---- Recorded data

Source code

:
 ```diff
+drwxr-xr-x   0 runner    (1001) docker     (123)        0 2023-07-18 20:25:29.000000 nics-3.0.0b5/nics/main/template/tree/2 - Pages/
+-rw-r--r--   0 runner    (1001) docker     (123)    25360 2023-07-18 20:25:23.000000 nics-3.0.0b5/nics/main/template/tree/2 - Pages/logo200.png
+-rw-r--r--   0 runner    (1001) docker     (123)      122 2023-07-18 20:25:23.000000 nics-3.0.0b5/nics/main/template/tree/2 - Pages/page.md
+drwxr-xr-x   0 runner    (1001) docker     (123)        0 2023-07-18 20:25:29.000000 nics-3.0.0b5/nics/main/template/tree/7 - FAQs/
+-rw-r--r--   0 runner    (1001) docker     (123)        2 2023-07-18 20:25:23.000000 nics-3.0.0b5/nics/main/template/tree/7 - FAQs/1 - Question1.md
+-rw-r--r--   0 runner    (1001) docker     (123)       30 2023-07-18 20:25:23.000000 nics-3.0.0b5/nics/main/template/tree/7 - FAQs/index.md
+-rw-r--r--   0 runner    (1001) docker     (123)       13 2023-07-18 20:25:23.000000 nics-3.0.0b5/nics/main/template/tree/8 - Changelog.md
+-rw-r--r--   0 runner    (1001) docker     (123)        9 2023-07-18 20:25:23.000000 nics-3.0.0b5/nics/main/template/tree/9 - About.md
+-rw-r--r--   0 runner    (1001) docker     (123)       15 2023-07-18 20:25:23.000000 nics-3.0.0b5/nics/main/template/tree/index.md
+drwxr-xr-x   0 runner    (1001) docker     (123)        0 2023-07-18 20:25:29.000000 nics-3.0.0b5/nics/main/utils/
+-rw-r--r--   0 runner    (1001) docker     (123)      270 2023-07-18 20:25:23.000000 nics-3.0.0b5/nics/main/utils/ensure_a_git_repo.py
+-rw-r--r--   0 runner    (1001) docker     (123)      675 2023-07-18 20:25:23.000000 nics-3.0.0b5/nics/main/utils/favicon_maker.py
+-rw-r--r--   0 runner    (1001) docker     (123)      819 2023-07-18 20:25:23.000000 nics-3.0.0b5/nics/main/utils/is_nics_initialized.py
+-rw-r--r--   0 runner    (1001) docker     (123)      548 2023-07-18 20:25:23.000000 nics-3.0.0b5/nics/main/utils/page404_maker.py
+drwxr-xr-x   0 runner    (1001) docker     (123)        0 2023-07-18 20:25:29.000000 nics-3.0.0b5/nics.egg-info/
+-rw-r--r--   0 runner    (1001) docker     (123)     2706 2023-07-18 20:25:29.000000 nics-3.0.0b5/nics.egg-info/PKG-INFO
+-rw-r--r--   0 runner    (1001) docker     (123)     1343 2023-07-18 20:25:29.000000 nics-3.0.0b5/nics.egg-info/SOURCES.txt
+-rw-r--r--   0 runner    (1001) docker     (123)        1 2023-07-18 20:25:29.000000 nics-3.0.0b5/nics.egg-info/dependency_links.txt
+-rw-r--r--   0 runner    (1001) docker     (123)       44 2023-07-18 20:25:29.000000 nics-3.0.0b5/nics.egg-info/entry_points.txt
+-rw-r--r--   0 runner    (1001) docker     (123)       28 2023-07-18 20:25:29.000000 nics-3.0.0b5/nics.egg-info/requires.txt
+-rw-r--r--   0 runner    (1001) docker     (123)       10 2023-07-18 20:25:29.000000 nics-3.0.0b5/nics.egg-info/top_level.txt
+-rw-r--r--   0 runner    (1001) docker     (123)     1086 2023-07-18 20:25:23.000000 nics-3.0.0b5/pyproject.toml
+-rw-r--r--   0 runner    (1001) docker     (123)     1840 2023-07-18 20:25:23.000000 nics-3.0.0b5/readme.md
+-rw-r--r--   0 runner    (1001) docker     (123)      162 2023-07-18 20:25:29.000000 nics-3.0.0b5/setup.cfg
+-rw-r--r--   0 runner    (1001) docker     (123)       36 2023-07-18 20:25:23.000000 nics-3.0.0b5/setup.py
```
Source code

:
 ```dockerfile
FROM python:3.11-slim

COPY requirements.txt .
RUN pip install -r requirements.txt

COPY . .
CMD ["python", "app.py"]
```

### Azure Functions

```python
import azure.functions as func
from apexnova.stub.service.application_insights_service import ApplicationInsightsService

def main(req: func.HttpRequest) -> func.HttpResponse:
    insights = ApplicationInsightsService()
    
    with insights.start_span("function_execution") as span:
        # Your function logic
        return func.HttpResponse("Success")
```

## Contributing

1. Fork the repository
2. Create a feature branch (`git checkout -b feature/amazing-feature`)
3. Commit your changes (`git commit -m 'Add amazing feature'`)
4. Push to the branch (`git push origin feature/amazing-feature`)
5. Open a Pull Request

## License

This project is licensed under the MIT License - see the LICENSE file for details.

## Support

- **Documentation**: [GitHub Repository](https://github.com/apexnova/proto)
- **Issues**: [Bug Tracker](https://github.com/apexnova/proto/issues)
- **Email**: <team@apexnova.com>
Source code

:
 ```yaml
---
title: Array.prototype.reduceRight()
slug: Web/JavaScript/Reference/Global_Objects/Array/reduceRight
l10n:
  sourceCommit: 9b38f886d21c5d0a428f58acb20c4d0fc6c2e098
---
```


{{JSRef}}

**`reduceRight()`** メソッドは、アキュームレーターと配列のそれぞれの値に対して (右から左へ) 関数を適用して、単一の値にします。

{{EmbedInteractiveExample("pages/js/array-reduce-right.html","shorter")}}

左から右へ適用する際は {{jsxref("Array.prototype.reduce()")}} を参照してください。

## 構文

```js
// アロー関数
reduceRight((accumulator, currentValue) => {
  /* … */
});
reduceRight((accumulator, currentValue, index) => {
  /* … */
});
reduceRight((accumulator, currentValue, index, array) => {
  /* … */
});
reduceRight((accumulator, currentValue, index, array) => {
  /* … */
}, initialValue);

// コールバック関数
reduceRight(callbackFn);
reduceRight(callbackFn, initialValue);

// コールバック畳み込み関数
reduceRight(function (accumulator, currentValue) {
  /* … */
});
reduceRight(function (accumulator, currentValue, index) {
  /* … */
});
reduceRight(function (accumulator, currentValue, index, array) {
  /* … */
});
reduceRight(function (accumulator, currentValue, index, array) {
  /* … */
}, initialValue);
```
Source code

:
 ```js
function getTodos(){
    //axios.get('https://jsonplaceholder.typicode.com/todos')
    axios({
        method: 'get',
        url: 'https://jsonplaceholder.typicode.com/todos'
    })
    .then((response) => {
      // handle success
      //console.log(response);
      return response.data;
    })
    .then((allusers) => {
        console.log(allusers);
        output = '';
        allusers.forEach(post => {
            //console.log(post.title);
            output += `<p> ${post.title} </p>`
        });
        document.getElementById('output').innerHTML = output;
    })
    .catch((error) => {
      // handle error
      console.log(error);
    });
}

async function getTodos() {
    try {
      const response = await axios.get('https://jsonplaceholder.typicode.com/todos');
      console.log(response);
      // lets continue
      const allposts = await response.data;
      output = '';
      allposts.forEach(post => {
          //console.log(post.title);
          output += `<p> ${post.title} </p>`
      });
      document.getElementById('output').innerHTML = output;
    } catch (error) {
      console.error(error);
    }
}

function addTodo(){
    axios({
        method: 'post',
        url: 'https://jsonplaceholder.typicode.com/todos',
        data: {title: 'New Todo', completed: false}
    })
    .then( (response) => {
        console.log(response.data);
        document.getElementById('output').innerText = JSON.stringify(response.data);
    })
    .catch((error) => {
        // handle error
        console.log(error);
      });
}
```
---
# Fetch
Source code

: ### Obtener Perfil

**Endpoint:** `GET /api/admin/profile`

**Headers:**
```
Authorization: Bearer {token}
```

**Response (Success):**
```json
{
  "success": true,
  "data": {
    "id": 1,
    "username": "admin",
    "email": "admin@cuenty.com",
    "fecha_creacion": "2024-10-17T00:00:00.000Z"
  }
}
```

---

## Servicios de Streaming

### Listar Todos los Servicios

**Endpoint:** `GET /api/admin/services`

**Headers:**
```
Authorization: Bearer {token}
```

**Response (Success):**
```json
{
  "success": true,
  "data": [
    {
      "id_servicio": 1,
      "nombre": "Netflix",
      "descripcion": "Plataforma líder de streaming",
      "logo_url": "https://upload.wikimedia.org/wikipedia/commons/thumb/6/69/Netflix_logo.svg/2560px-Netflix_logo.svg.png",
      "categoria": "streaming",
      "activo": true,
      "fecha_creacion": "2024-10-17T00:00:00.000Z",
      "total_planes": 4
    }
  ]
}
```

--------

Try it:
Filter the data down to the lines that contain the string "admin", and copy them.

Answer area:
**Endpoint:** `GET /api/admin/profile`
    "username": "admin",
    "email": "admin@cuenty.com",
**Endpoint:** `GET /api/admin/services`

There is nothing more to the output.